In July 2018, Blount Memorial Hospital in Tennessee had a nightmare experience. Their electronic health records (EHR) system was offline for three days. During that time, 90 doctors were unable to access patient records.
Appointments were canceled. People didn’t receive care.
When the whole thing was said and done, the hospital’s board of directors made the decision to invest in a $30,000 backup system to ensure nothing like that would ever happen again.
What’s at risk
Hospitals and other medical services businesses are in a unique position when it comes to disaster recovery and downtime readiness. This isn’t just a matter of lost profits, damage to your reputation, or inconvenience for your employees and customers. The health and wellness of people are at stake.
As a result, every kind of medical services provider has an obligation to go above and beyond to mitigate the risk of downtime and prepare for possible disasters.
Practical measures
In advising these businesses about disaster recovery, the core of our standard advice is the same for hospitals, physician practices and other medical businesses. Prepare. Don’t just wait for disaster to strike. Have a plan.
When it comes to the medical industry, there are specific forms of preparation that are uniquely important. Below are some of the things medical providers should do to lower the risk of downtime and prepare for outages.
Expect downtime
First and foremost, let go of any expectation that downtime won’t happen to you.

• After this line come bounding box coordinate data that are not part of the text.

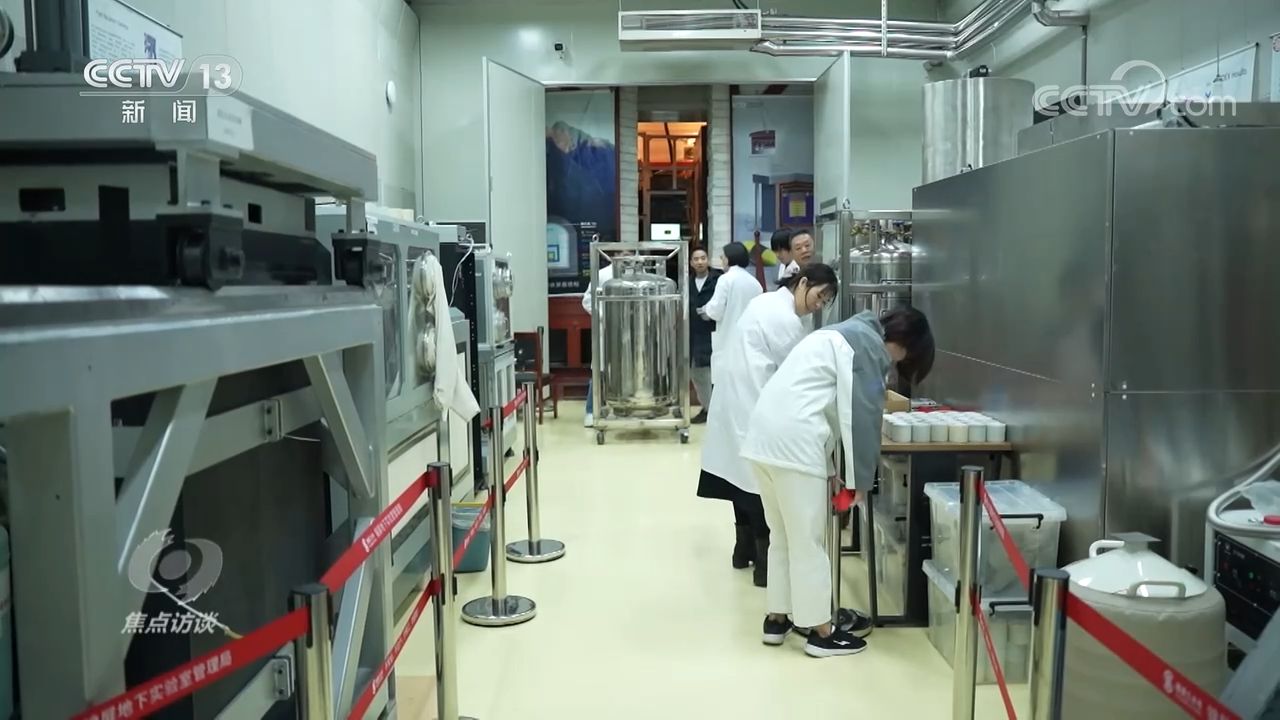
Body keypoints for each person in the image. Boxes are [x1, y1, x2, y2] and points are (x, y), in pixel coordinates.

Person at [742, 307, 934, 658]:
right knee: (808, 543)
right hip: (796, 445)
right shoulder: (869, 346)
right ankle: (821, 632)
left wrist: (830, 467)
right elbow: (862, 414)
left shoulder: (836, 334)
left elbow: (821, 404)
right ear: (905, 343)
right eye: (902, 359)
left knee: (782, 537)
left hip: (762, 441)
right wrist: (861, 479)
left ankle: (777, 619)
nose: (894, 365)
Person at [697, 264, 839, 587]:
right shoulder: (785, 320)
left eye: (824, 302)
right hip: (755, 403)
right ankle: (764, 566)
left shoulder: (765, 302)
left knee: (738, 479)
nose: (818, 305)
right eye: (819, 296)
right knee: (762, 489)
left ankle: (742, 549)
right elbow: (797, 373)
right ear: (803, 282)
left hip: (732, 397)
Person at [699, 243, 762, 389]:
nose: (722, 260)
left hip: (728, 340)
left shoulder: (726, 279)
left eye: (723, 257)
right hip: (750, 342)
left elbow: (715, 310)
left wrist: (705, 309)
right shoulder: (755, 283)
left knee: (725, 387)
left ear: (729, 259)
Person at [688, 248, 721, 424]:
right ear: (691, 263)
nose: (700, 262)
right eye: (696, 259)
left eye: (703, 258)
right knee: (698, 373)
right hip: (694, 334)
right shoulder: (687, 282)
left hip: (714, 332)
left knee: (714, 374)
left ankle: (716, 411)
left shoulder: (718, 280)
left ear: (708, 260)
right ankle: (707, 407)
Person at [581, 254, 614, 427]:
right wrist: (603, 316)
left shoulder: (640, 275)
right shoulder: (602, 275)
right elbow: (587, 300)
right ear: (613, 256)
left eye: (630, 253)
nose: (627, 256)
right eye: (622, 253)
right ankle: (591, 410)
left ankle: (623, 409)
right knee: (599, 373)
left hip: (632, 334)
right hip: (606, 330)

Your hospital isn’t exempt. Your office isn’t the exception. Downtime happens to just about every business. It can (and will) happen to yours.
That’s an important step in preparation because you won’t take a disaster recovery and downtime plan seriously if you think you’ll never have to use it.
Create a communications plan
A communications plan is essential for any disaster recovery plan. Your doctors and staff need to know whom to contact, how communications will be conducted, which channels will be used for what purpose, and what communication activity is most essential in the event of downtime.
Be specific. Spell out exactly who should be in contact with whom, and make sure everyone knows the plan well ahead of time. Update it when you have changes in your system, your policies and in your personnel, if appropriate.
Develop a downtime toolkit
Downtime toolkits “contain paper copies of clinical documents and procedures to follow when their EHR is not available.” A downtime toolkit may also include a read-only database of patient records as an emergency backup system.
This is a critical resource, but one that absolutely requires the help of an IT consultant. A doctor’s office that deals in non-emergency care may not need a full downtime toolkit, but every hospital should have some kind of system for continuing to provide healthcare, even if the entire local network goes offline.
Consider an on-site fallback generator
On-site generators can help in situations where a power outage is to blame for downtime. However, power outages are only one of several things that can take an IT network offline. While an on-site generator certainly makes sense (particularly for critical care facilities), this alone will not protect your hospital from every form of downtime.
Perform downtime drills
EHR simulation drills will give you an idea of how prepared your hospital’s staff are, and they will give your staff a chance to understand and experience what to expect when the real thing strikes.
As a recent article in EHR Intelligence notes, “Strategizing to fill gaps in care that crop up during EHR downtime simulations can help to reduce the risk of slowdowns, delays, threats to patient harm, or billing problems during real instances of EHR downtime.”
Enlist some help
Finally, no hospital should be without professional help when it comes to downtime readiness and a disaster recovery plan. If your in-house IT department isn’t fully prepared to take on this crucial task, find an IT consultant with experience supporting the healthcare industry to help you and your team.
With the right preparation, downtime won’t stop your hospital or medical practice from providing the care your patients rely on.